> [Data in this exercise]:
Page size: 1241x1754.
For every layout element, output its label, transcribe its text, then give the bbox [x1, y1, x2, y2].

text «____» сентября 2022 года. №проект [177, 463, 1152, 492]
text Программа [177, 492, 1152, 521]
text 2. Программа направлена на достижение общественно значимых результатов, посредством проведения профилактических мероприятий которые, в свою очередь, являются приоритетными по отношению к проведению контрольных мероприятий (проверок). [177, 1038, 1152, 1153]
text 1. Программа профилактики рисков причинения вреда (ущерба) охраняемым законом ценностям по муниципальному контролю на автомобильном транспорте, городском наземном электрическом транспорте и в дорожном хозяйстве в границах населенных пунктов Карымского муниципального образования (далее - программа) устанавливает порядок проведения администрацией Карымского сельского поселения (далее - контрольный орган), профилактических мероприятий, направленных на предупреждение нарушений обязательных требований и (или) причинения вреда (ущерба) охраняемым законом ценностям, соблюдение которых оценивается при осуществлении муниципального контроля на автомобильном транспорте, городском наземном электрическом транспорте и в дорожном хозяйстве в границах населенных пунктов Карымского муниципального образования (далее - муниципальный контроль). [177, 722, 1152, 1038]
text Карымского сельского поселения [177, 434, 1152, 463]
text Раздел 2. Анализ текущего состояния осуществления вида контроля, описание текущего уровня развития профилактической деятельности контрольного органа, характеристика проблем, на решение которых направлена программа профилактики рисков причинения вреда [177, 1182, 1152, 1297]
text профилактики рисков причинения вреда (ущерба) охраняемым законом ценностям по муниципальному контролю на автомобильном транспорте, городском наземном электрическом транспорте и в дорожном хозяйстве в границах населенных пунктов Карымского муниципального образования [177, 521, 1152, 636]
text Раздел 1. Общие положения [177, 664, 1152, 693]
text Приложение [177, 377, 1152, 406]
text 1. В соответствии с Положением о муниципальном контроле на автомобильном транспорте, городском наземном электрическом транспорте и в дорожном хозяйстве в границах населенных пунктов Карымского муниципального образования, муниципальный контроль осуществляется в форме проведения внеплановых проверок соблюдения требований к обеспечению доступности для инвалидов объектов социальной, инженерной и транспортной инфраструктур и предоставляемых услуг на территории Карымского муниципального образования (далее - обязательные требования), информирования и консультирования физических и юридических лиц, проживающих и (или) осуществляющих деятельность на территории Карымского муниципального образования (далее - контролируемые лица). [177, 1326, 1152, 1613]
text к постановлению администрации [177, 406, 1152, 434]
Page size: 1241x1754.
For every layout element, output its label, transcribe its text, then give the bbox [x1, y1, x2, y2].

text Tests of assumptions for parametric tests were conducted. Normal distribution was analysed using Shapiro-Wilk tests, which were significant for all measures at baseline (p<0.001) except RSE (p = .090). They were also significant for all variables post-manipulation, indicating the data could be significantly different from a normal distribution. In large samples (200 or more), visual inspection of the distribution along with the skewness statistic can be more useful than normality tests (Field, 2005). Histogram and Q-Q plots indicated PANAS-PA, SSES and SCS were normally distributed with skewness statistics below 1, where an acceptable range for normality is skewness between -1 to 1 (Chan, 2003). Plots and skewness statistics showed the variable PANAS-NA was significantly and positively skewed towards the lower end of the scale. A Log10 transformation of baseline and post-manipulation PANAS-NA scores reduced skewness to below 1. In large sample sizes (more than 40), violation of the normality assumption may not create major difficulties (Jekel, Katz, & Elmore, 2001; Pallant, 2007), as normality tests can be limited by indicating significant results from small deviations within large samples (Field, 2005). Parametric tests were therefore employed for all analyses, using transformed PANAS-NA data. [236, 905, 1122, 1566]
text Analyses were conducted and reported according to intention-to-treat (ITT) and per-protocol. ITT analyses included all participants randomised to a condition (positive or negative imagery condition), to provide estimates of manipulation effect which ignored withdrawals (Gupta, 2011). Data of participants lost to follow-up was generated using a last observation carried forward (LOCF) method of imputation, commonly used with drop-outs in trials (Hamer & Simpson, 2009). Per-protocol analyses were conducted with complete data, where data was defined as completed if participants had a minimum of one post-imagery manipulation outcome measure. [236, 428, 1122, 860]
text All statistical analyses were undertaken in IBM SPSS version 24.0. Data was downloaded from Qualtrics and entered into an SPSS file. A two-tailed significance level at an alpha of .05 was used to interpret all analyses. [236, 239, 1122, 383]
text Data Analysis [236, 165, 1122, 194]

> [What to work on]: From the records above, extract every entry verbatim.

> [Task response]:
Page size: 1241x1754.
For every layout element, output its label, transcribe its text, then give the bbox [x1, y1, x2, y2].

text «____» сентября 2022 года. №проект [177, 463, 1152, 492]
text Программа [177, 492, 1152, 521]
text 2. Программа направлена на достижение общественно значимых результатов, посредством проведения профилактических мероприятий которые, в свою очередь, являются приоритетными по отношению к проведению контрольных мероприятий (проверок). [177, 1038, 1152, 1153]
text 1. Программа профилактики рисков причинения вреда (ущерба) охраняемым законом ценностям по муниципальному контролю на автомобильном транспорте, городском наземном электрическом транспорте и в дорожном хозяйстве в границах населенных пунктов Карымского муниципального образования (далее - программа) устанавливает порядок проведения администрацией Карымского сельского поселения (далее - контрольный орган), профилактических мероприятий, направленных на предупреждение нарушений обязательных требований и (или) причинения вреда (ущерба) охраняемым законом ценностям, соблюдение которых оценивается при осуществлении муниципального контроля на автомобильном транспорте, городском наземном электрическом транспорте и в дорожном хозяйстве в границах населенных пунктов Карымского муниципального образования (далее - муниципальный контроль). [177, 722, 1152, 1038]
text Карымского сельского поселения [177, 434, 1152, 463]
text Раздел 2. Анализ текущего состояния осуществления вида контроля, описание текущего уровня развития профилактической деятельности контрольного органа, характеристика проблем, на решение которых направлена программа профилактики рисков причинения вреда [177, 1182, 1152, 1297]
text профилактики рисков причинения вреда (ущерба) охраняемым законом ценностям по муниципальному контролю на автомобильном транспорте, городском наземном электрическом транспорте и в дорожном хозяйстве в границах населенных пунктов Карымского муниципального образования [177, 521, 1152, 636]
text Раздел 1. Общие положения [177, 664, 1152, 693]
text Приложение [177, 377, 1152, 406]
text 1. В соответствии с Положением о муниципальном контроле на автомобильном транспорте, городском наземном электрическом транспорте и в дорожном хозяйстве в границах населенных пунктов Карымского муниципального образования, муниципальный контроль осуществляется в форме проведения внеплановых проверок соблюдения требований к обеспечению доступности для инвалидов объектов социальной, инженерной и транспортной инфраструктур и предоставляемых услуг на территории Карымского муниципального образования (далее - обязательные требования), информирования и консультирования физических и юридических лиц, проживающих и (или) осуществляющих деятельность на территории Карымского муниципального образования (далее - контролируемые лица). [177, 1326, 1152, 1613]
text к постановлению администрации [177, 406, 1152, 434]
Page size: 1241x1754.
For every layout element, output its label, transcribe its text, then give the bbox [x1, y1, x2, y2].

text Tests of assumptions for parametric tests were conducted. Normal distribution was analysed using Shapiro-Wilk tests, which were significant for all measures at baseline (p<0.001) except RSE (p = .090). They were also significant for all variables post-manipulation, indicating the data could be significantly different from a normal distribution. In large samples (200 or more), visual inspection of the distribution along with the skewness statistic can be more useful than normality tests (Field, 2005). Histogram and Q-Q plots indicated PANAS-PA, SSES and SCS were normally distributed with skewness statistics below 1, where an acceptable range for normality is skewness between -1 to 1 (Chan, 2003). Plots and skewness statistics showed the variable PANAS-NA was significantly and positively skewed towards the lower end of the scale. A Log10 transformation of baseline and post-manipulation PANAS-NA scores reduced skewness to below 1. In large sample sizes (more than 40), violation of the normality assumption may not create major difficulties (Jekel, Katz, & Elmore, 2001; Pallant, 2007), as normality tests can be limited by indicating significant results from small deviations within large samples (Field, 2005). Parametric tests were therefore employed for all analyses, using transformed PANAS-NA data. [236, 905, 1122, 1566]
text Analyses were conducted and reported according to intention-to-treat (ITT) and per-protocol. ITT analyses included all participants randomised to a condition (positive or negative imagery condition), to provide estimates of manipulation effect which ignored withdrawals (Gupta, 2011). Data of participants lost to follow-up was generated using a last observation carried forward (LOCF) method of imputation, commonly used with drop-outs in trials (Hamer & Simpson, 2009). Per-protocol analyses were conducted with complete data, where data was defined as completed if participants had a minimum of one post-imagery manipulation outcome measure. [236, 428, 1122, 860]
text All statistical analyses were undertaken in IBM SPSS version 24.0. Data was downloaded from Qualtrics and entered into an SPSS file. A two-tailed significance level at an alpha of .05 was used to interpret all analyses. [236, 239, 1122, 383]
text Data Analysis [236, 165, 1122, 194]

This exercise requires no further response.